ПИСЬМЕННОЕ ЗАДАНИЕ A
Верни дословно фрагмент отрывка о Елене Кузьминой от «Кузьмина начинала у» до «спасает вся страна.».
ПИСЬМЕННОЕ ЗАДАНИЕ B
Продолжи отрывок о Елене Кузьминой, начав сразу после его последнего предложения.
━━ ОТРЫВОК
Кузьмина начинала у Козинцева и Трауберга, была преданной «фэксовкой», восхищалась руководителями мастерской. В Ленинграде она сыграла драматические и экспрессивные роли позднего ФЭКСа в «Новом Вавилоне» и «Одной» (1931), где ее героиня, также Елена Кузьмина, поначалу ленинградская мещаночка, отправляется учительницей на дикий Алтай, замерзает в пурге и ее спасает вся страна.
Лишь два года проходит, и она уже на экране московской картины «Окраина». Совсем, совсем иная манера, акварель и пастель вместо резких трагических красок, а взамен социальных страстей и героики — мягкая улыбка, оттенки малейших душевных движений существа невзрачного, вовсе неприметного. Манька Грешина — сирота, добрая душа, гадкий утенок, в котором просыпается женщина и зарождается робкая любовь к такому же неоперившемуся птенцу, худенькому и белобрысому немчику-пленному. И вот, напялив на себя платье покойной матери и соломенную шляпку, взяв непонятно для чего зонт и намалевав на щеках румянец, Манька отправляется «обольщать» парнишку.
━━━━
━━ МАТЕРИАЛ
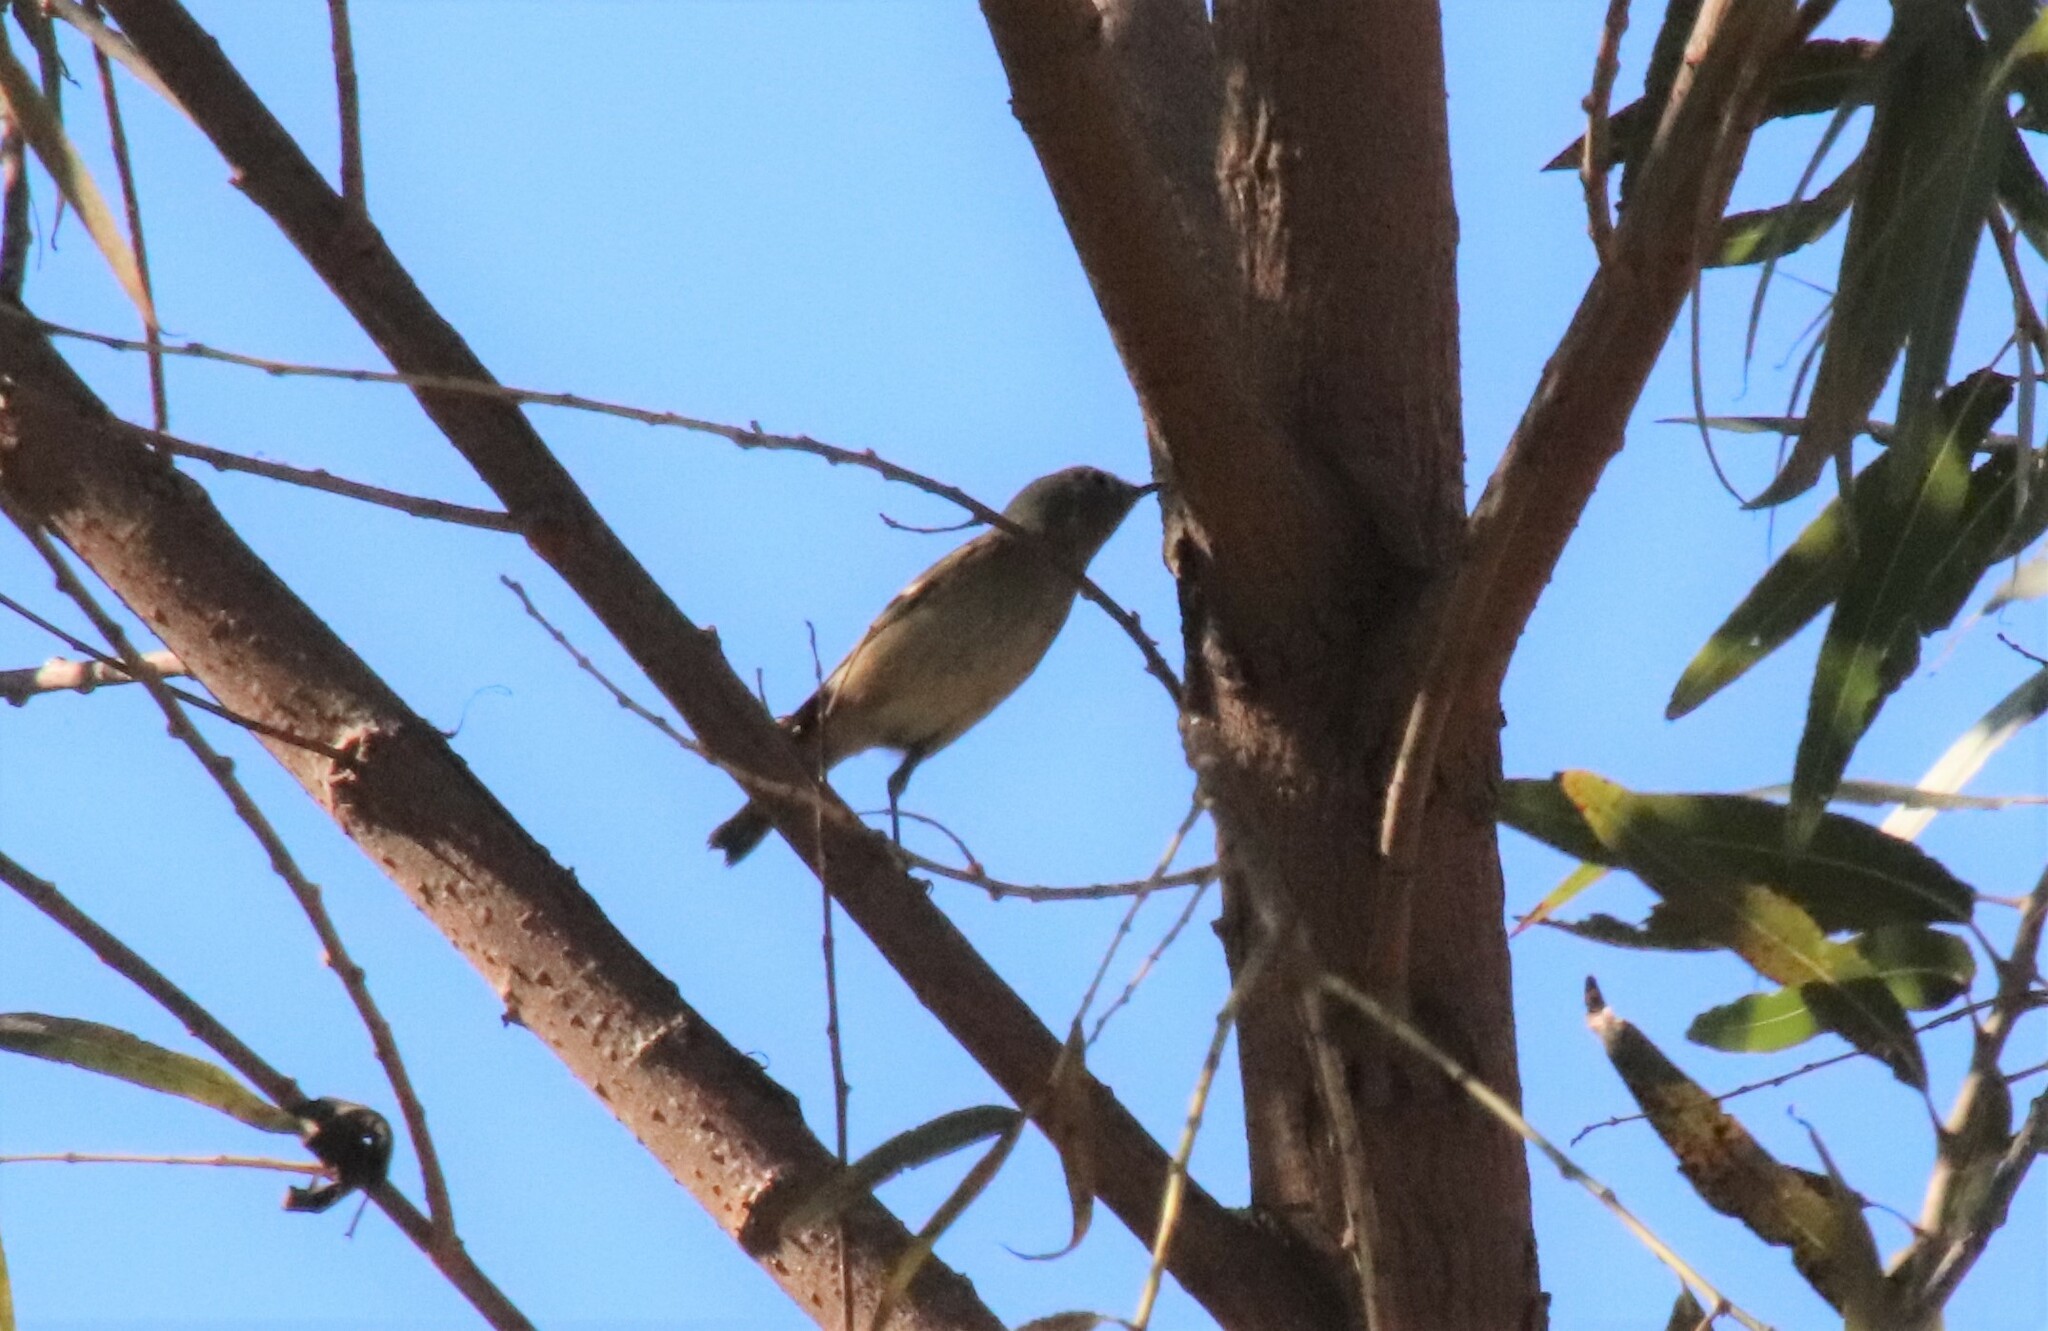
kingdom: Animalia
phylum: Chordata
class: Aves
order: Passeriformes
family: Regulidae
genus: Regulus
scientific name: Regulus calendula
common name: Ruby-crowned kinglet
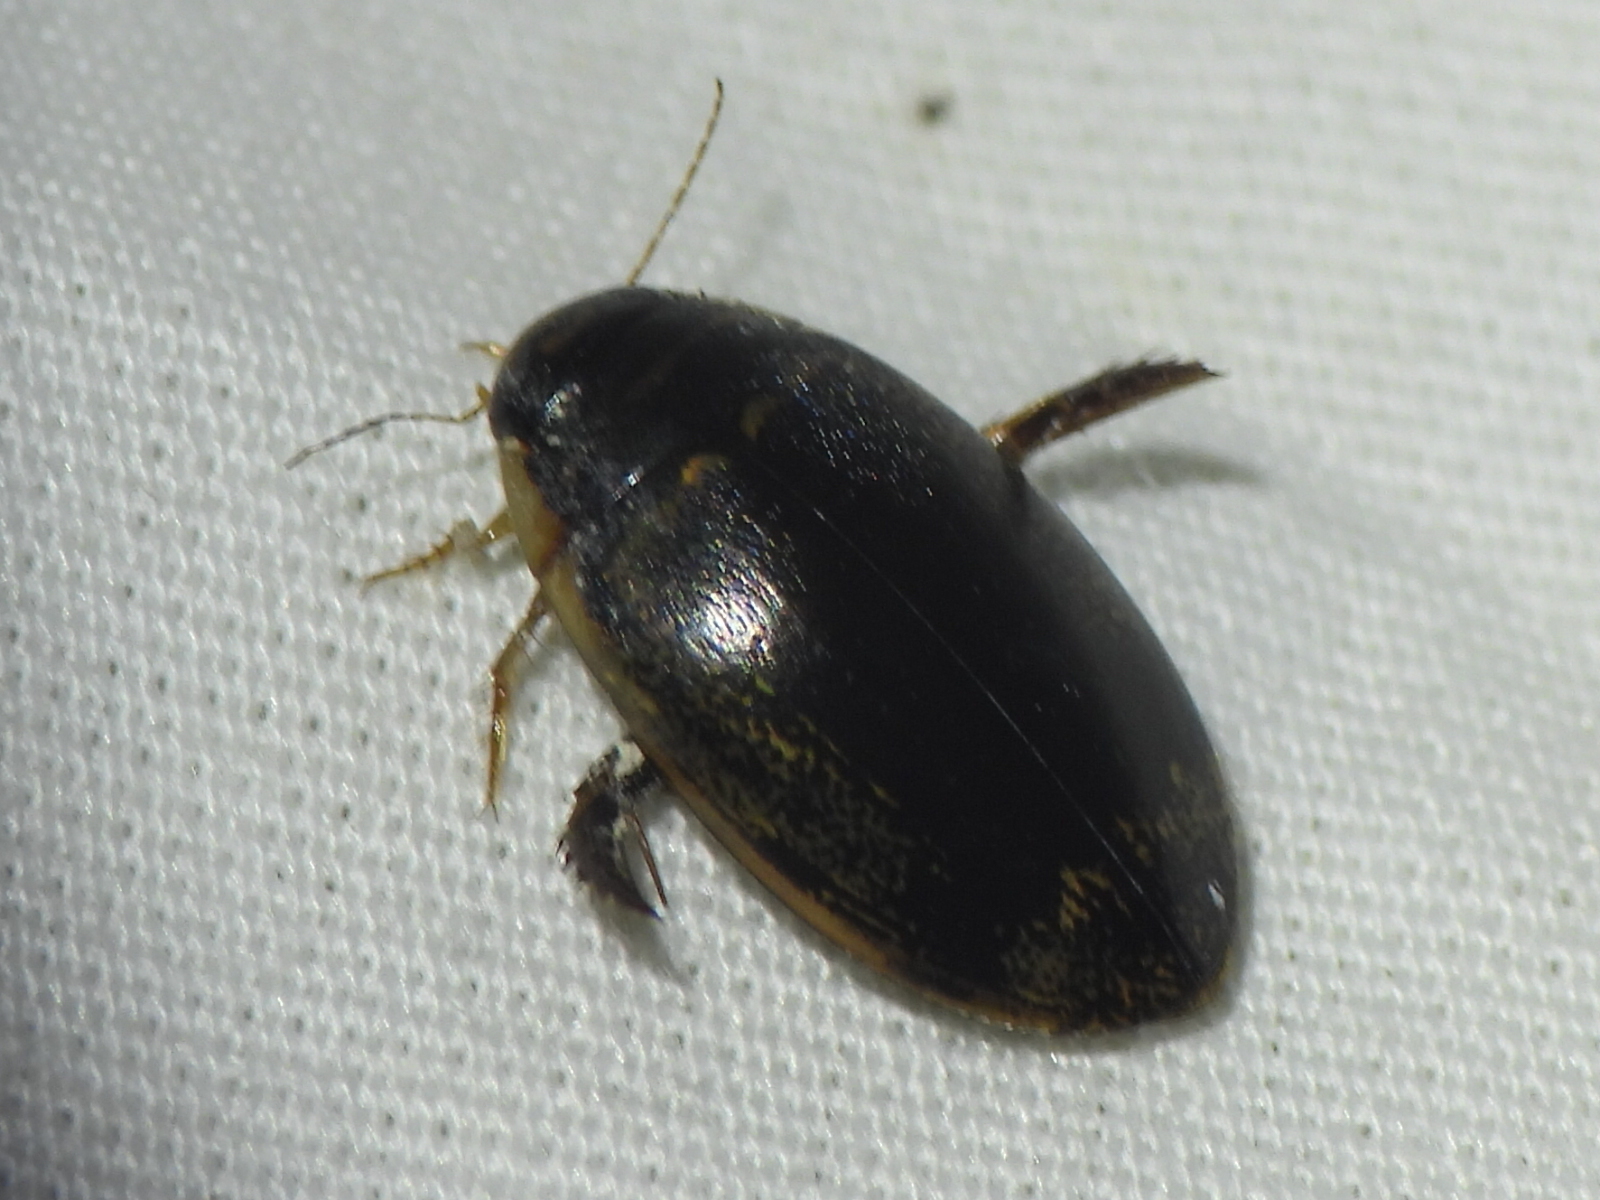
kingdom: Animalia
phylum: Arthropoda
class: Insecta
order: Coleoptera
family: Dytiscidae
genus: Thermonectus
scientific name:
━━━━
РЕЗУЛЬТАТ ВЫПОЛНЕНИЯ A
Кузьмина начинала у Козинцева и Трауберга, была преданной «фэксовкой», восхищалась руководителями мастерской. В Ленинграде она сыграла драматические и экспрессивные роли позднего ФЭКСа в «Новом Вавилоне» и «Одной» (1931), где ее героиня, также Елена Кузьмина, поначалу ленинградская мещаночка, отправляется учительницей на дикий Алтай, замерзает в пурге и ее спасает вся страна.

РЕЗУЛЬТАТ ВЫПОЛНЕНИЯ B
 Как все это прописано, как микроскопически-детально запечатлено! Нелепые косички — колбаски на ушах, руки подростка, чуть слишком длинные, робкая улыбка, любопытные глаза, смешная манера щуриться, из-за чего лицо часто кажется готовым к плачу, — портрет идеального артистического перевоплощения, шедевр. Е.А.Кузьмина в своих вышеупоминавшихся мемуарах называет себя автором этого образа. В сценарии, говорит она, Мария Грешина была совсем иной, банальной старой девой. Что же, поверим ей! Только задумаемся еще о том, кто же был автором образов в фильмах Барнета, где Кузьмина не снималась?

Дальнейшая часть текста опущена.